The HVEB was constructed by adding GM (5:1) with ECs and GM (3:1) with GFP-MSCs into the PIC scaffold from both sides simultaneously. After seven days of culture, HVEB were washed with PBS, fixed with 4% paraformaldehyde (Biosharp, China) for 30 min, and then permeabilized with 0.1% Triton-X 100 (Sigma, USA) in PBS for 5 min. The actin cytoskeleton was stained with rhodamine-phalloidin (Cytoskeleton, USA). Finally, DAPI solution (Vector, USA) was used for nuclear staining for 5 min. Cells were visualized using a confocal laser scanning microscope (Leica, Germany).

Animal experiments

New Zealand rabbits were anesthetized using intravenous injections of pentobarbital sodium (25 mg·kg−1, Sigma, USA) into the lateral ear vein. An injection of 2% lidocaine (CSPC, China) was administered to the operating site. A 2 cm incision was made approximately 1 cm below the lower edge of the mandible body to expose the bone. A segmental critical-size defect (10 × 5 × 5 mm3) as carried out in our previous study was prepared in the mandible using low-speed rotary burs under continuous saline irrigation in all animals.56 A total of 29 rabbits were used for this experiment. Among them, 20 rabbits were randomly divided into four groups for radiographic and histological tests: HVEB (PGM/ECs/MSCs), EB (PGM/MSCs), no cell (PGM), and blank group. The remaining nine rabbits were randomly divided into three groups for RNA-seq test: HVEB (PGM/ECs/MSCs), EB (PGM/MSCs), and NB (normal bone). The incision was closed in layers using 4–0 resorbable sutures. The animals received prophylactic antibiotics at the time of surgery and for three days postoperatively. The animals were killed by a lethal dose of barbiturate after a healing period of 12 weeks.

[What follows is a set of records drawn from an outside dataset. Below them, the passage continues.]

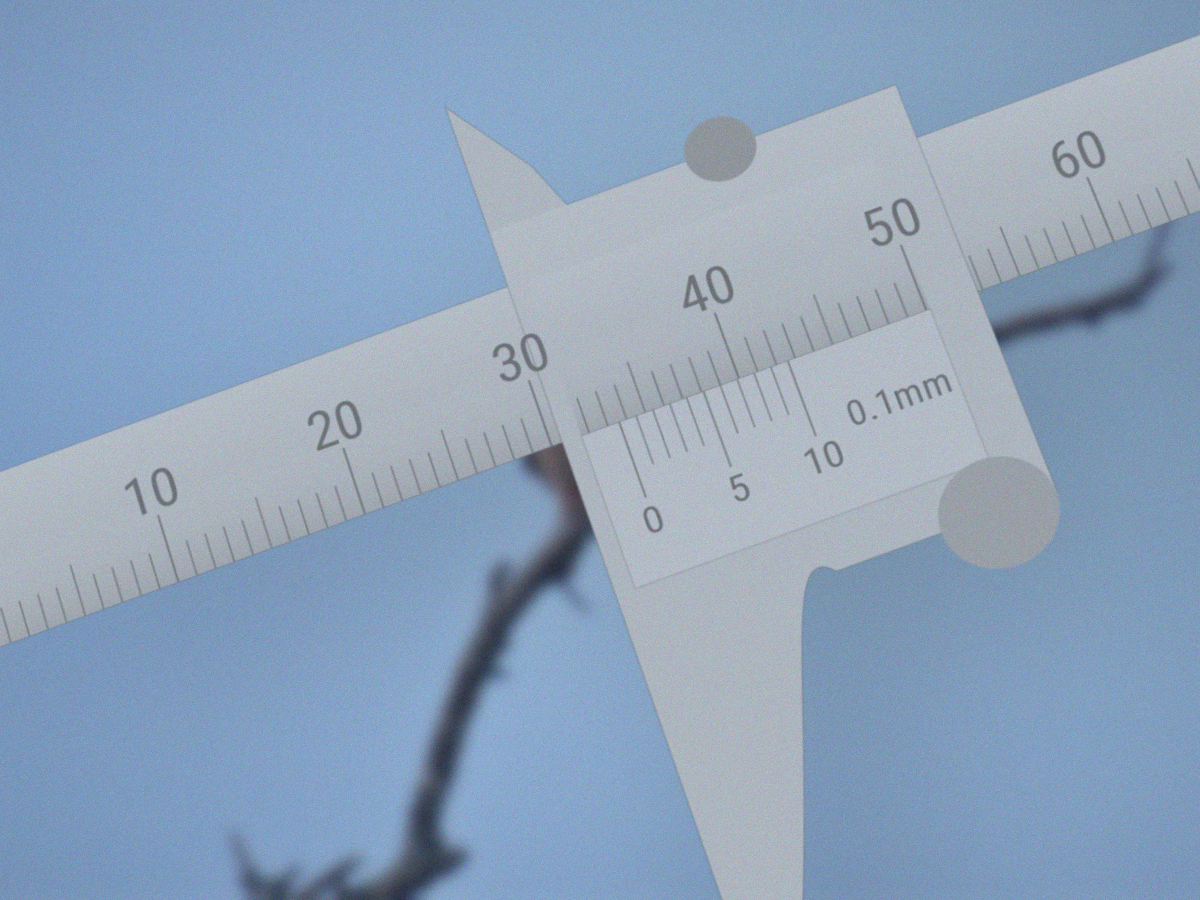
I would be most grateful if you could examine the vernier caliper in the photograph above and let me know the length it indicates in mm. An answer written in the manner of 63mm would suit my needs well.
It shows 33.6mm
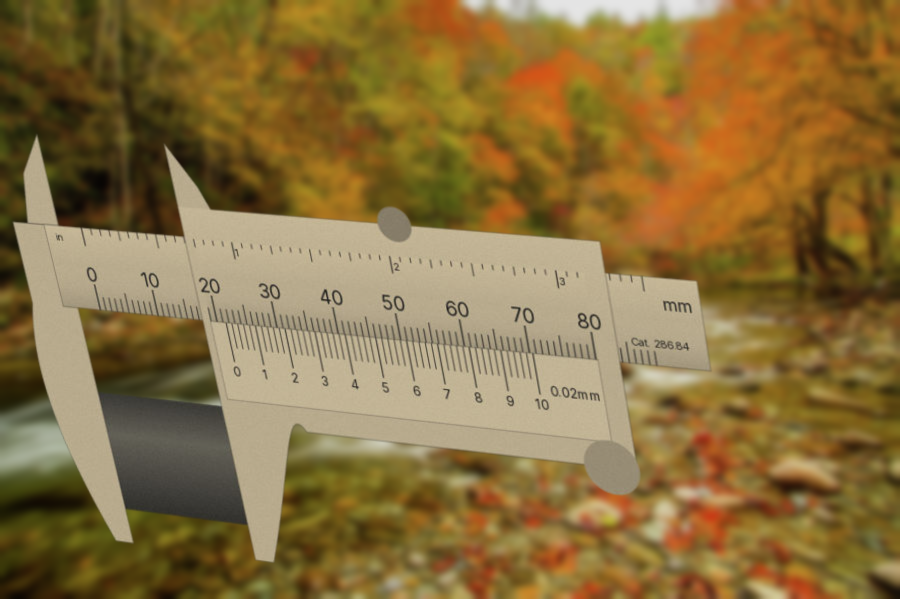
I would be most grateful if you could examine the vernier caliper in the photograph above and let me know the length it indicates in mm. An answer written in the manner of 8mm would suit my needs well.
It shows 21.5mm
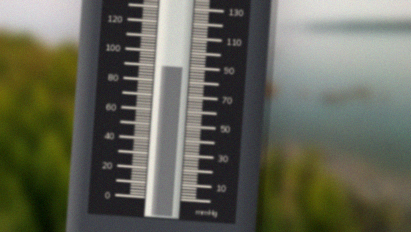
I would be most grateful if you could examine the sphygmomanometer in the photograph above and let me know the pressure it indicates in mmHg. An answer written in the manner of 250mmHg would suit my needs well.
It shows 90mmHg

For radiographic and histological tests, fresh mandibular defect specimens obtained at 12 weeks were fixed in 4% paraformaldehyde for 24 h at 4 °C, and then trimmed using a band saw to remove the excess parts to evaluate the newly formed bone. The specimens were scanned using microfocus computed tomography (MILabs, Netherlands) at a voltage of 50 kV. The Amira software (USA) was used to analyze the image data and visualize the 3D images. The BV/TV, Tb.Th., and Tb.Sp. were quantified using ImageJ (NIH, USA), according to the literature.57 The samples that were scanned were decalcified in 50 mmol·L−1 EDTA, embedded in paraffin, and sectioned. The sections were stained using HE and Masson’s trichrome stain. The sections were stained with the following antibodies: anti-CD31 (Abcam, UK), anti-RUNX2 (Abcam, UK), anti-OSX (Abcam, UK), and DAPI (Vector, USA). Images were captured using an inverted microscope. New bone and vessels were analyzed using the ImageJ software (NIH, USA).

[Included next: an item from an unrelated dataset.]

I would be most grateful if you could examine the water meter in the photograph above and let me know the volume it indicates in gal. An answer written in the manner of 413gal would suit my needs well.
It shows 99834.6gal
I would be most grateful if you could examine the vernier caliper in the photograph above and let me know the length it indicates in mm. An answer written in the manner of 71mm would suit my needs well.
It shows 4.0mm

For RNA-seq test, fresh samples were taken from the defect area, carefully removed from the surrounding soft tissue, and were snap-frozen in liquid nitrogen. Total RNA was extracted using TRIzol (Gibco, USA), and RNA-Seq was performed by BioMarker (China).

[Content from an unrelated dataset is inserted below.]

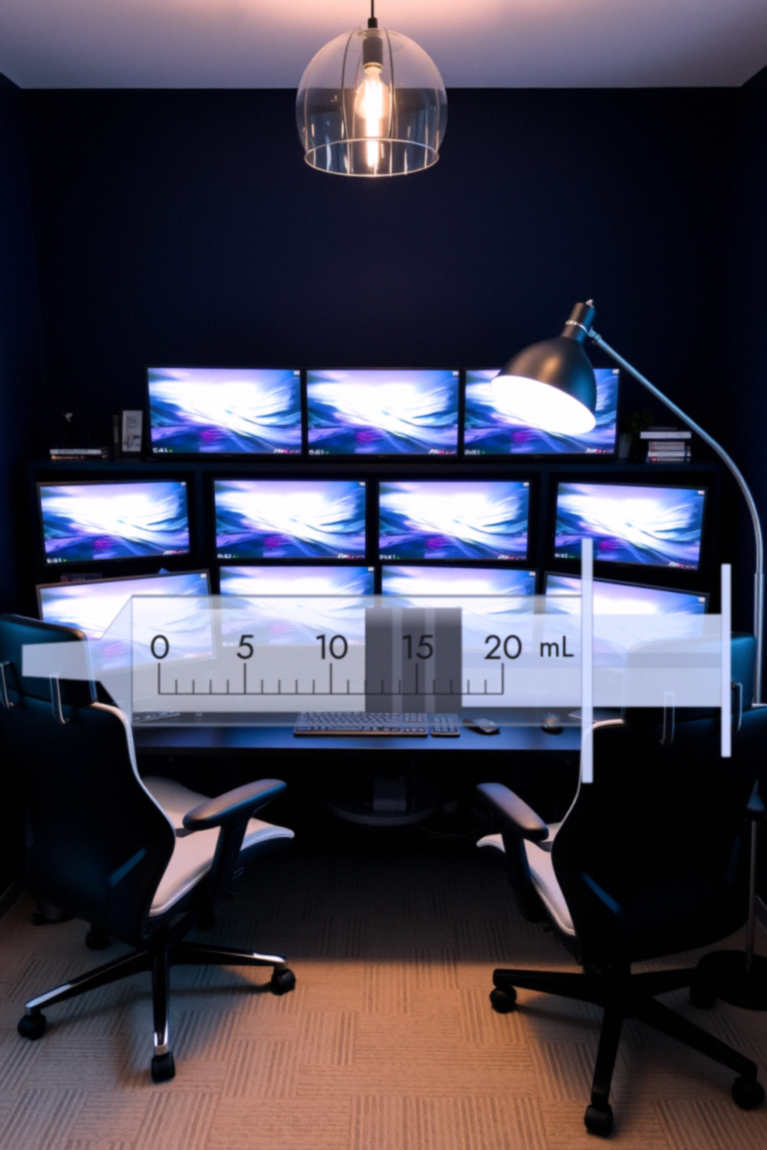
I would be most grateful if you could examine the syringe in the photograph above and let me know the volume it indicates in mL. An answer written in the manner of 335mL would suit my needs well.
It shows 12mL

This protocol was approved by the Ethics Committee of the Animal Care and Use Committee for Teaching and Research at Zhejiang University (ZJU20190154).

Statistical analysis

All data are presented as the mean ± standard deviation (SD). Significant differences between the groups were analyzed using analysis of variance (ANOVA) and the Student’s t test.